== WHAT IS REQUIRED ==
Return exactly the lines from the "part: (838, 1706) -> (772, 1573), size x1.67" line through the last line of the entries below. Include no pictures.

[Stored data entries]
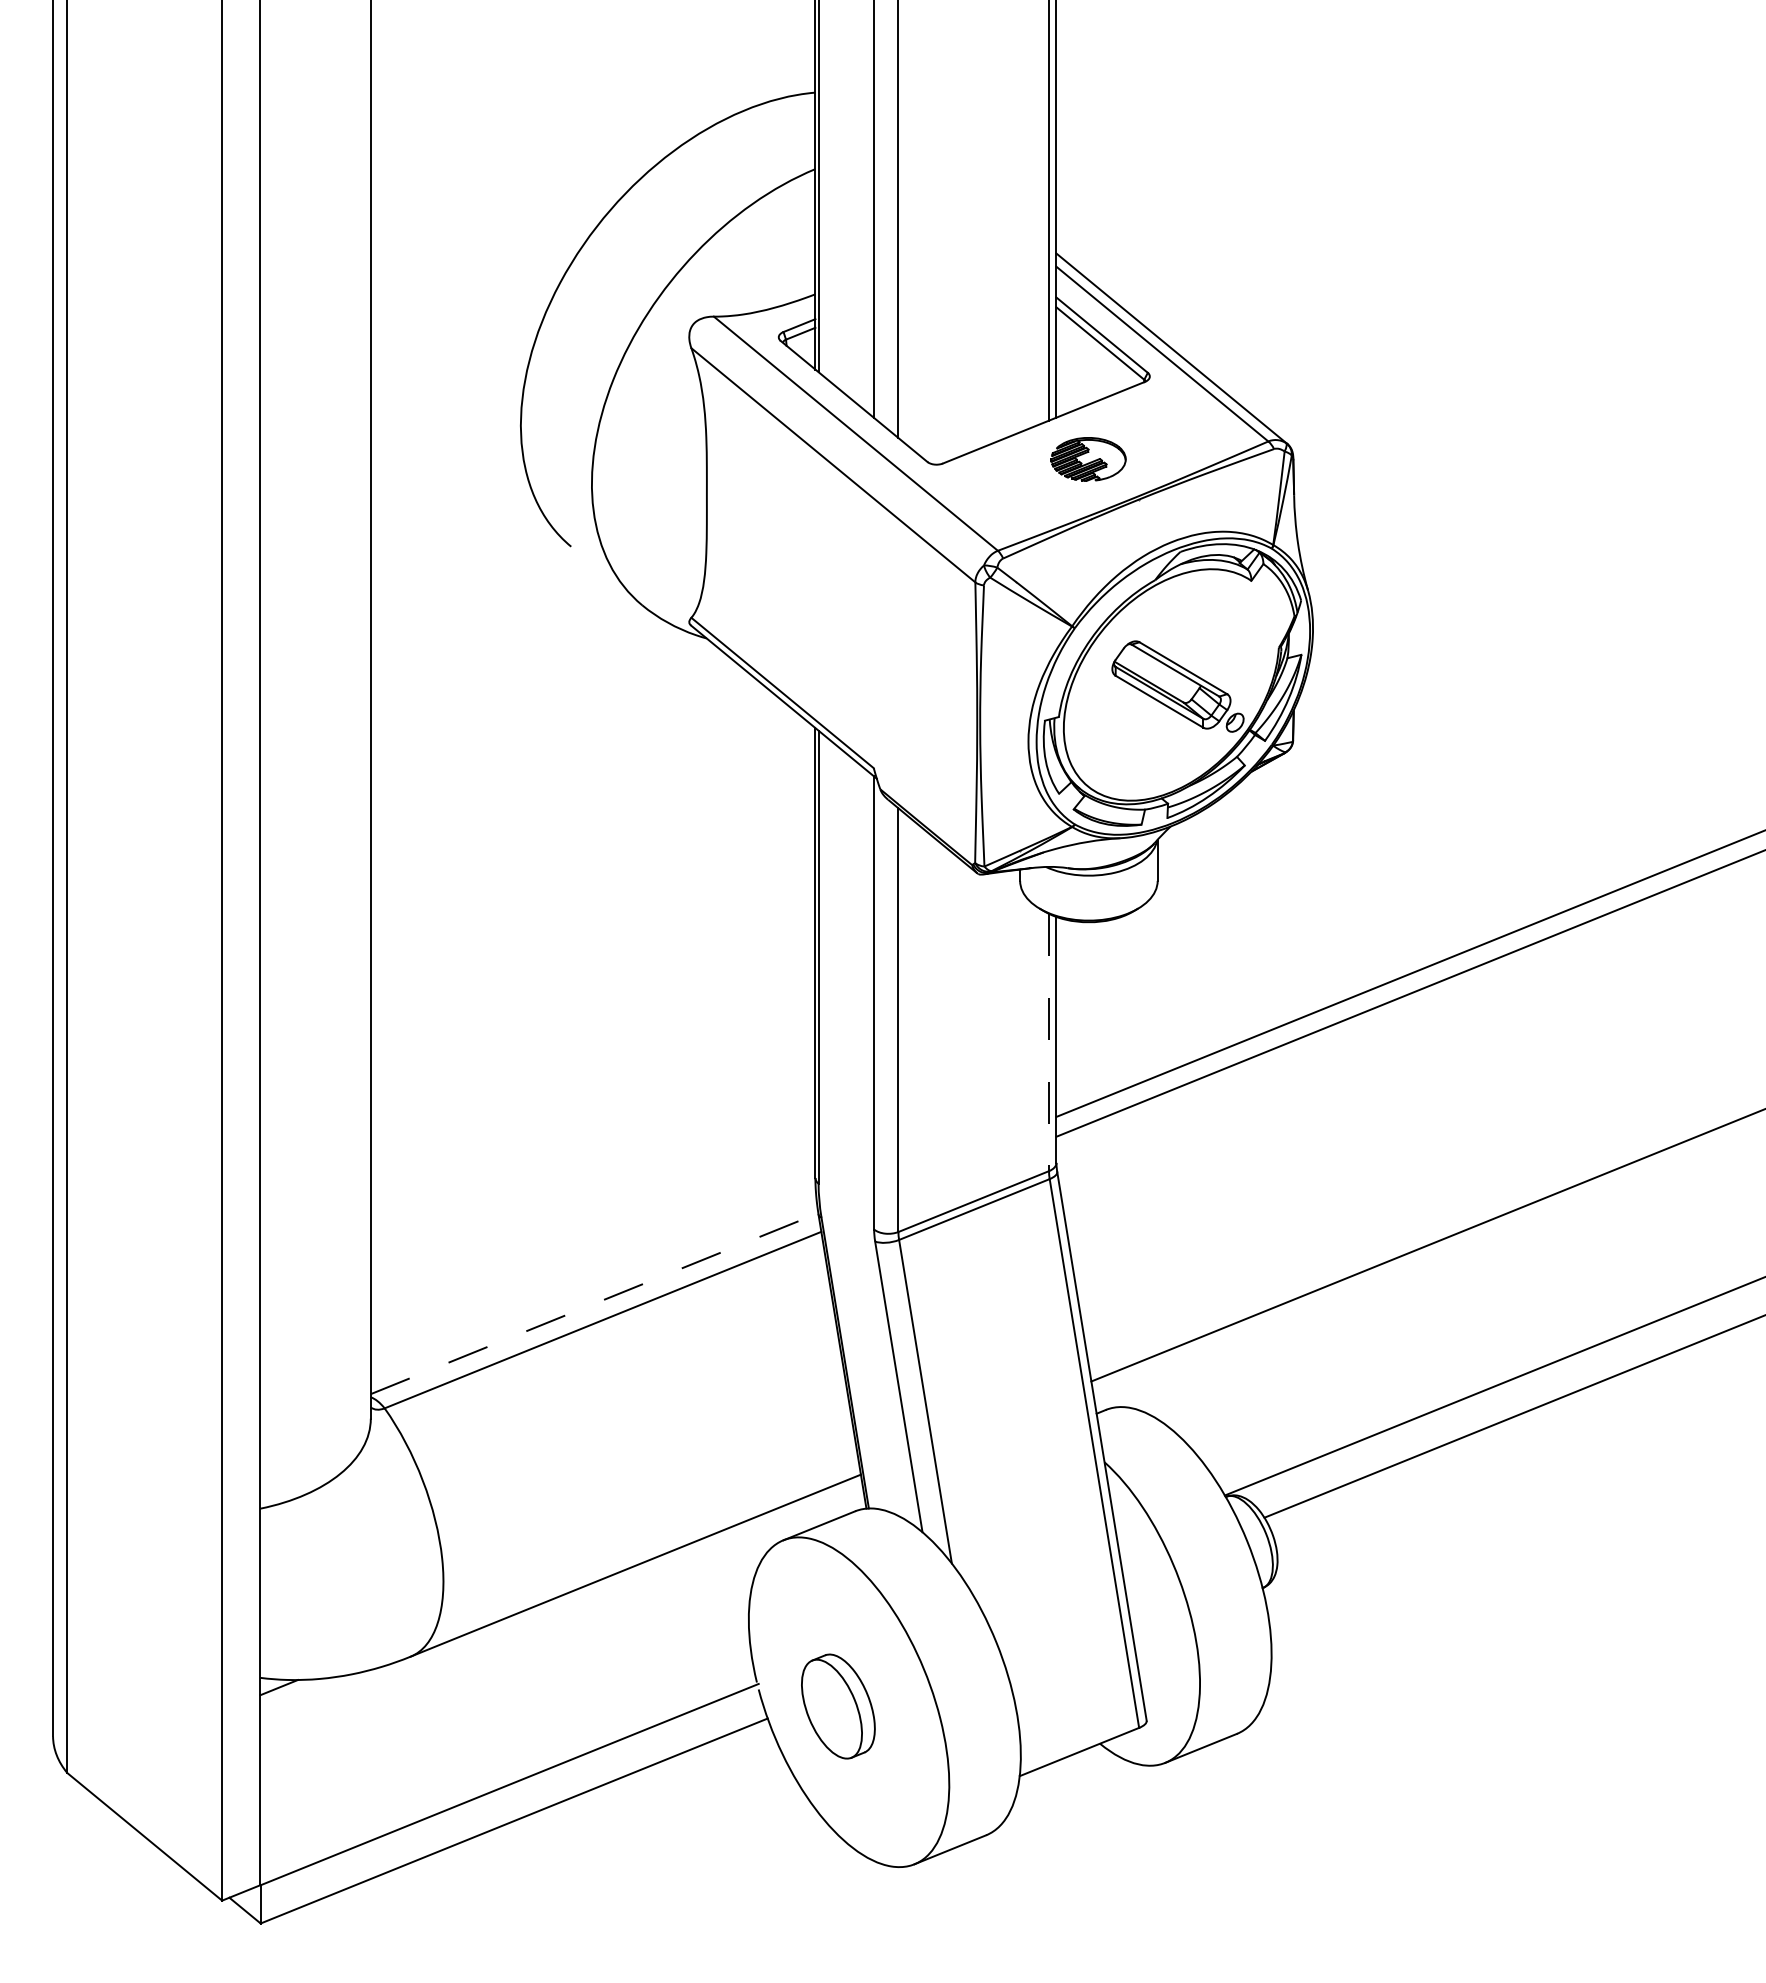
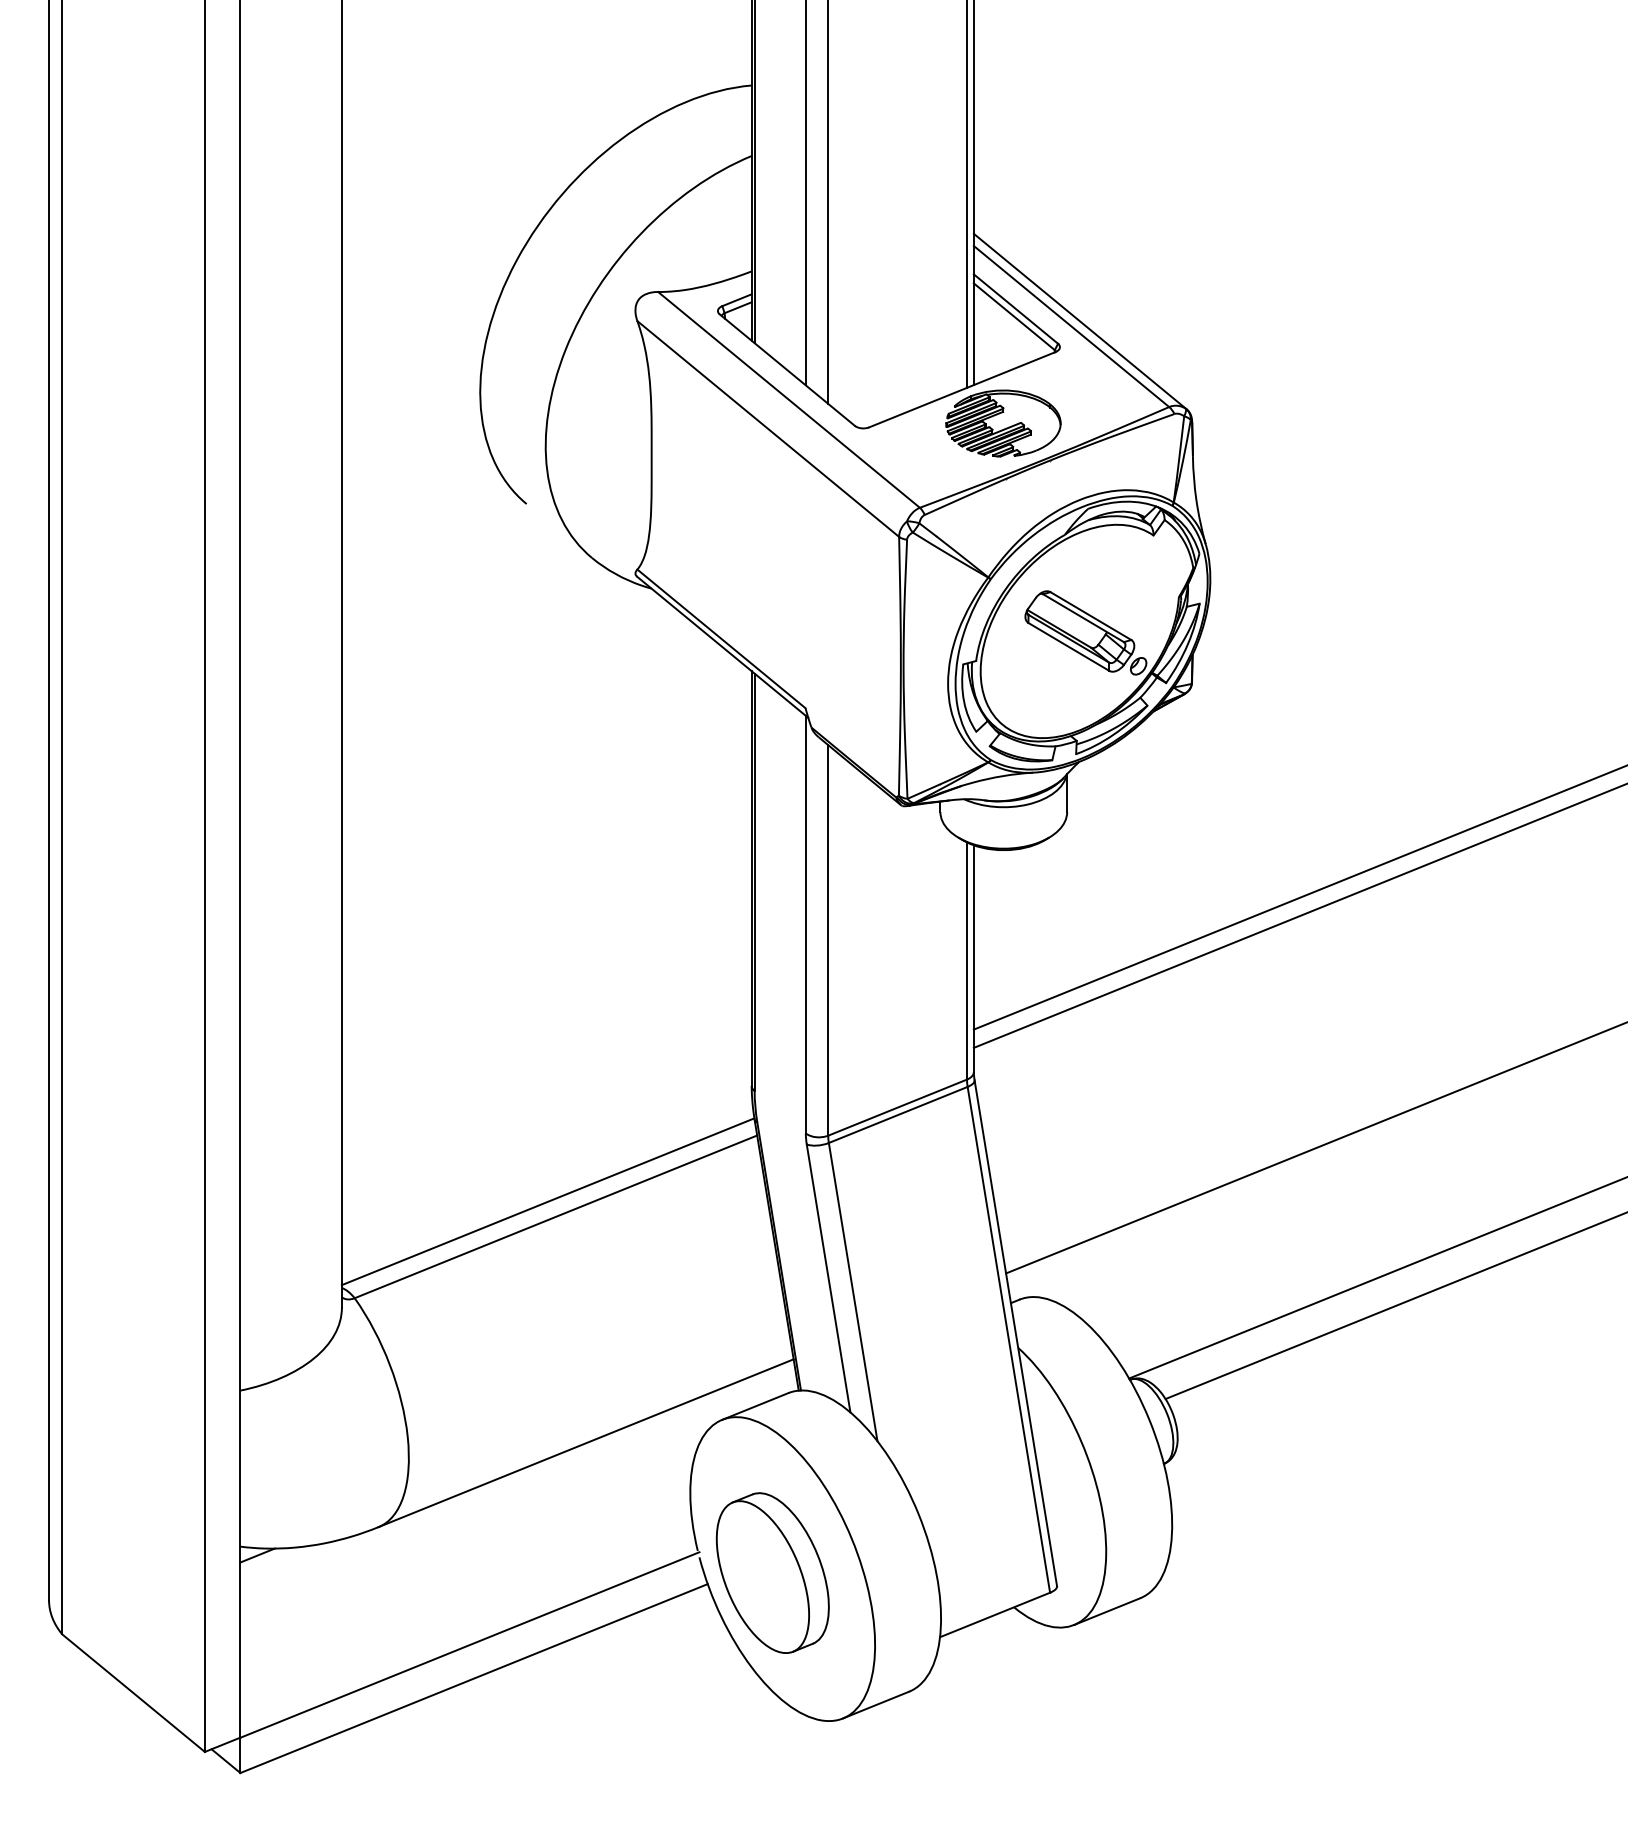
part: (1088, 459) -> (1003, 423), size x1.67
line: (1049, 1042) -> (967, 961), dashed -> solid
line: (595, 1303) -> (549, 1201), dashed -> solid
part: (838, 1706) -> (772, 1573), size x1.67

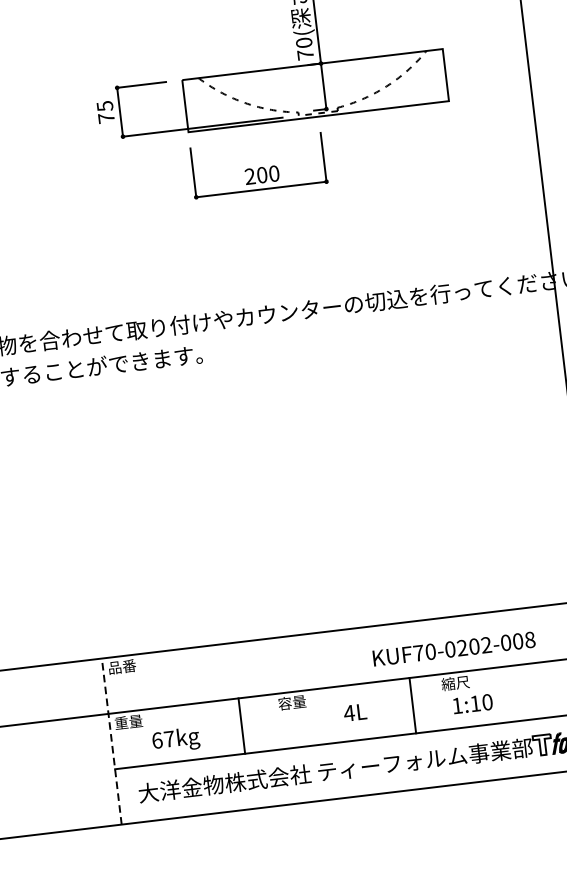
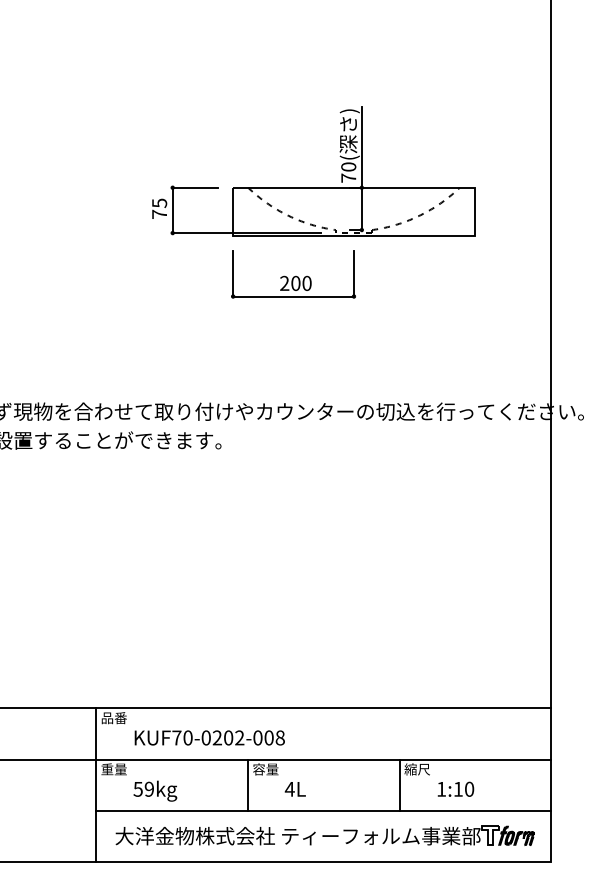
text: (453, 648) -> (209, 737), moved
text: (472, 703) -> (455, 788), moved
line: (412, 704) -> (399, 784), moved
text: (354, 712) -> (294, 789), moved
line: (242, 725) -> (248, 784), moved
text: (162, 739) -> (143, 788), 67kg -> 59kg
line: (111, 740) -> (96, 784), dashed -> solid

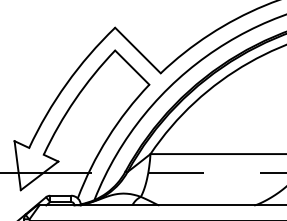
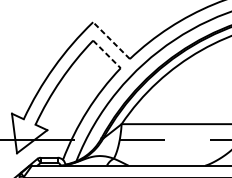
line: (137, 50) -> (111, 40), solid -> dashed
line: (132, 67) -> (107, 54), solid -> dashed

== EXPECTED ANSWER ==
part: (838, 1706) -> (772, 1573), size x1.67

text: (453, 648) -> (209, 737), moved
text: (472, 703) -> (455, 788), moved
line: (412, 704) -> (399, 784), moved
text: (354, 712) -> (294, 789), moved
line: (242, 725) -> (248, 784), moved
text: (162, 739) -> (143, 788), 67kg -> 59kg
line: (111, 740) -> (96, 784), dashed -> solid

line: (137, 50) -> (111, 40), solid -> dashed
line: (132, 67) -> (107, 54), solid -> dashed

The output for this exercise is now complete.